There are only two primary categories of personal accounts offered by financial institutions (banks & credit unions) in Canada. The two categories of accounts are Chequing and Savings accounts. However, within each account category, there are several different types of accounts offered and vary based on the institution providing the account. In this chapter, discussion will be on the two categories of personal accounts to store money and the most common types of accounts offered within each category.

Chequing Accounts

A chequing account is most common and useful for everyday banking needs which includes transactions such as purchases, deposits and withdrawals.  These accounts are not in most cases interest bearing, meaning that you can not receive interest income on the balance. Mostly, a chequing account will be used to receive income and pay bills. Account holders also have the option of having cheques printed for their use at an additional cost. It is important to note that there are many variations of chequing accounts available by financial institutions to fit the needs of the customer. The most common chequing account options will be covered below:

General

A general account is the most common type of chequing account in Canada. Each financial institution will offer a general chequing account with varying names. Most of the general accounts offered by financial institutions will charge a monthly fee of between $5-10, which is charged to the customer for the maintenance of the account and withdrawn at month’s end. General accounts are meant for low to medium volume activity and usually offer between 10-25 monthly transactions (includes payments, transfers, deposits, etc.). Any additional transactions would be at an additional fee, as determined by the financial institution. In addition, they will offer a limited number of Interac e-transfers (usually 2-5) as part of the monthly plan. If unaware, an Interac e-transfer is a secure and convenient way of sending money to another individual or business by sending the transfer through their email address.  

Unlimited

An unlimited account can be viewed as an upgraded version of the general account. These plans are for high volume activity and offer unlimited transactions including e-transfers. However, as there are more features available, the price for these plans are higher than with a general account. Most unlimited accounts are provided for roughly $14-16 per month.

Students

A student account is one for an individual older than either 18 or 19 years old that is attending a post-secondary educational institution. One of the major advantages of this account is that there is usually no monthly fee, which is a good cost saving measure for someone that is trying to cut costs as much as possible. Also convenient, these plans usually offer more monthly transactions and e-transfers than a general account, but like general accounts, if exceeding the maximum monthly transaction limit, will result in additional fees. The primary purpose of this account is to provide students with a cost-effective (free) option.

Youth

A youth account is provided for an individual under the age of 18 years old. It creates a great opportunity for Canada’s youth to become familiar with the banking system, as well as be independent and in control of their own finances. Like a student account, the youth account is also free. However, the number of transactions that are offered are dependent upon the specific financial institution as some are unlimited, while others have a limit on the number of free monthly transactions. It is always advised that parents create a youth account once they believe their child(ren) are responsible enough to start managing their own finances. Banks are incentivized to offer these plans as they tend to be the first plan an individual sets up and becomes a very affordable way of acquiring a long-term client.

(PROBLEM A):
Transcribe the passage on Canadian bank accounts word for word, from "There are only" up to and including "within each category.".
(PROBLEM B):
In the passage on Canadian bank accounts, list every type of chequing account that has its own heading.
(PROBLEM C):
Write the next part of the passage on Canadian bank accounts, picking up after its final sentence.

(LISTING):
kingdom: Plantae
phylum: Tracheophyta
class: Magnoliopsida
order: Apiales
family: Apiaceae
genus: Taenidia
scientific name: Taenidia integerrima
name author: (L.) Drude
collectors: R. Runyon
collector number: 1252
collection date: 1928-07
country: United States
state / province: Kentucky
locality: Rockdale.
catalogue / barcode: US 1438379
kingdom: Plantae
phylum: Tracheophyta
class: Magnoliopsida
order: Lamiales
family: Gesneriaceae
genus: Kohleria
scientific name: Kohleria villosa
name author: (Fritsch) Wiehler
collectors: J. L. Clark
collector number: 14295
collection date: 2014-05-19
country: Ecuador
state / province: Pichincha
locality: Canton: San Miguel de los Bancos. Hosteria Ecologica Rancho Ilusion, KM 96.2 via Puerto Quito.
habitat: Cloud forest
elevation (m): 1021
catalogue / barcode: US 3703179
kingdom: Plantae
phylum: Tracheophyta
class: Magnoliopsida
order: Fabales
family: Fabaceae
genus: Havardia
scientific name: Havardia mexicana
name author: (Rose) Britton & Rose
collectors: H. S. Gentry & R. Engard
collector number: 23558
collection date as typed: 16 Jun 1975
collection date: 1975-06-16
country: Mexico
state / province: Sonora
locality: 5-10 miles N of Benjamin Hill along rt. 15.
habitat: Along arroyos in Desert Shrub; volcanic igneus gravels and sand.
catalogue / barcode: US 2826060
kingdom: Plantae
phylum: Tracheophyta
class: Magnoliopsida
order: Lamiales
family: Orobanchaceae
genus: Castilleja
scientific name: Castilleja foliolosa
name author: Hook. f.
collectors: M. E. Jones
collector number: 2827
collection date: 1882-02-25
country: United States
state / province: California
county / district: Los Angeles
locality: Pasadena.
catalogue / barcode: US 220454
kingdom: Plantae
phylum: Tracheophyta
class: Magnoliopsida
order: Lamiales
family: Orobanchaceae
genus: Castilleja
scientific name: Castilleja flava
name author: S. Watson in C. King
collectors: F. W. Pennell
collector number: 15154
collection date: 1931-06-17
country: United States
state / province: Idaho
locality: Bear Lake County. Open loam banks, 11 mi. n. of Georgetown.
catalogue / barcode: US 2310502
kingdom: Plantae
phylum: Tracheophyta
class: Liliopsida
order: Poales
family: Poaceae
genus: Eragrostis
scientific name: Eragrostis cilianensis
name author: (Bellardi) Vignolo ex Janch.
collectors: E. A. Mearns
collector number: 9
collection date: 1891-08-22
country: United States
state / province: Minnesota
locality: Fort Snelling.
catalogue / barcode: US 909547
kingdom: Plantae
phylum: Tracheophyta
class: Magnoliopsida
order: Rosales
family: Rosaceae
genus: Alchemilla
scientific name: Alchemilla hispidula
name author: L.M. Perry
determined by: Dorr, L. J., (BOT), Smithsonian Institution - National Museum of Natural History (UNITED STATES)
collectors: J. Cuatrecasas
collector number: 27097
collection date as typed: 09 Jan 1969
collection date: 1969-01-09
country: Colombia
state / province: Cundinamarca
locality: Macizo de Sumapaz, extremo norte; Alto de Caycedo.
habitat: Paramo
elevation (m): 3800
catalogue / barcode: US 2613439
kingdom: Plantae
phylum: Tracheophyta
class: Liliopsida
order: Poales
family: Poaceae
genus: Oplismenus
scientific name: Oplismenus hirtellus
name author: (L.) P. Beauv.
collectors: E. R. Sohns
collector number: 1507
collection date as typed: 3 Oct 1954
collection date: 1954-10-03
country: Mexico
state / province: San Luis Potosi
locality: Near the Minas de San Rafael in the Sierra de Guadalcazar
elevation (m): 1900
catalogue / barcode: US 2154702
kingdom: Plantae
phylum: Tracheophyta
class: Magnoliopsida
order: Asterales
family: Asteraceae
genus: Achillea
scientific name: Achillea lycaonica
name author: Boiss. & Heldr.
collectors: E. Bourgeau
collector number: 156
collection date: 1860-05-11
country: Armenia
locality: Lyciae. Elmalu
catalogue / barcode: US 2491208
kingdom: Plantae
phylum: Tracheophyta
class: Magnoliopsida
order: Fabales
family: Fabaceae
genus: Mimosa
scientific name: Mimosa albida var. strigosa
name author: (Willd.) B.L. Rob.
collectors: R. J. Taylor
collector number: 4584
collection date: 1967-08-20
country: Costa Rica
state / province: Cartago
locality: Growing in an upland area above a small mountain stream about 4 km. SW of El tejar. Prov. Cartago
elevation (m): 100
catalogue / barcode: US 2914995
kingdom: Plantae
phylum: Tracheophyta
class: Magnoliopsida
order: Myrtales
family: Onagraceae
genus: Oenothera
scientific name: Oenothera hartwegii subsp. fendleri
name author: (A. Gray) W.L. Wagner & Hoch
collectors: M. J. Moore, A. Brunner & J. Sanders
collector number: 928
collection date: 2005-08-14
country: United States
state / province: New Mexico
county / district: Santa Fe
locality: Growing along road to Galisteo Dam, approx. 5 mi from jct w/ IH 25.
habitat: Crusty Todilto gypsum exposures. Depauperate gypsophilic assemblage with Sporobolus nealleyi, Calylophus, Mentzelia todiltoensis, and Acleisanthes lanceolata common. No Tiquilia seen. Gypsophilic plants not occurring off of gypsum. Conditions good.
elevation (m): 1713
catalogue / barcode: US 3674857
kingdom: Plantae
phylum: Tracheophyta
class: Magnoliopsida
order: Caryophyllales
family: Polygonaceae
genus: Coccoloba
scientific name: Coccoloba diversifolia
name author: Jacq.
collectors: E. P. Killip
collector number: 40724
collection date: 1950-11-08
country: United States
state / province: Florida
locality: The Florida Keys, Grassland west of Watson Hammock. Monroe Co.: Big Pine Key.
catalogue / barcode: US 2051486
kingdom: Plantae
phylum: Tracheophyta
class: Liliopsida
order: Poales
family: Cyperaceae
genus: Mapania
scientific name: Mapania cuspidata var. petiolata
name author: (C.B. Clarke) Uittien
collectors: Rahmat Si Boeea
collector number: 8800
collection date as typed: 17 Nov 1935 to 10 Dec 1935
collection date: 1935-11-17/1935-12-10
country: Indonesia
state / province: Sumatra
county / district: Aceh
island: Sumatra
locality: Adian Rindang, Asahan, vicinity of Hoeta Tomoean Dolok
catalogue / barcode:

(RESULT A):
There are only two primary categories of personal accounts offered by financial institutions (banks & credit unions) in Canada. The two categories of accounts are Chequing and Savings accounts. However, within each account category, there are several different types of accounts offered and vary based on the institution providing the account. In this chapter, discussion will be on the two categories of personal accounts to store money and the most common types of accounts offered within each category.

(RESULT B):
General, Unlimited, Students, Youth

(RESULT C):
Joint

A joint account provides the same features as other accounts but allows for an additional person to access the account. This is often beneficial for children, as the parents can still monitor activity, as well as for married or common law couples that are looking to combine their finances. If deciding to choose a joint account, you would select an account as usual and add an account holder to the account being set up. Joint accounts can also be set up for savings accounts in addition to chequing.

Seniors

Not all financial institutions offer a seniors account or seniors discount on an existing account. However, for the ones that do provide these accounts or discounts, they are provided for Canadians aged 60 years and older. The senior accounts are usually similar in nature to the general chequing accounts in terms of features and are offered at low or no cost. Financial institutions that don’t provide a seniors account will often offer a discount to seniors on their existing accounts.

U.S. Dollar

For Canadians that frequently visit the United States but are themselves Canadian citizens. The benefit of this account is that it allows Canadians to have access to an account that is funded in US dollars, without having to use other methods. These accounts are provided for a low monthly fee, usually between $2-5 and offer few (1-2) transactions as part of the monthly fee.

Savings Accounts

Complimentary to a chequing account is the savings account offered by financial institutions. For most, this account will offer low interest and is best used to save money in the short term. A savings account is optimal to store your emergency fund (3-6 months of expenses) and/or to bridge the gap while trying to determine new investment opportunities. As the interest rates are low, it should not be viewed as an investment or wealth-building tool. In all situations, regardless of the type of savings accounts, the interest rate will be lower than inflation, which means your purchasing power (how much each dollar can buy) is decreased each year you hold funds in a savings account. The primary purpose is to provide a very small amount of interest income for an emergency fund or short-term savings that would otherwise not be received in a chequing account. Unlike chequing accounts, there are fewer variations of the accounts as the uses are relatively restricted and need less features and options. Below you can see the most common forms of savings accounts in Canada.

General

General savings bank accounts are, in most cases, provided by financial institutions with no monthly fee. This allows an individual to open several accounts at no cost if they so choose. Additionally, a general savings account allows an account holder an opportunity to generate interest income. However, the interest rates being offered are very nominal, usually between 0.05-0.15%. Again, these accounts are not a way to build wealth, but a short-term savings vehicle or a place to store an emergency fund. Lastly, as savings accounts are not meant to be used often, financial institutions usually only offer 1-2 free transactions per month, with additional transactions at a cost (usually around $5/transaction). Most of these accounts allow for transfers between personal accounts for free.

High Interest

A high-interest savings account is essentially the same as a general savings account except that the interest rates are higher. Most accounts offer interest rates between 0.15%-0.30%, which is still substantially low. In order to use high interest accounts, most accounts will require a minimum monthly balance of between $5,000-$15,000. Some high-interest savings accounts will allow for 1-2 free monthly transactions, while others do not. As with the general savings accounts, these will usually also offer free transfers between personal accounts.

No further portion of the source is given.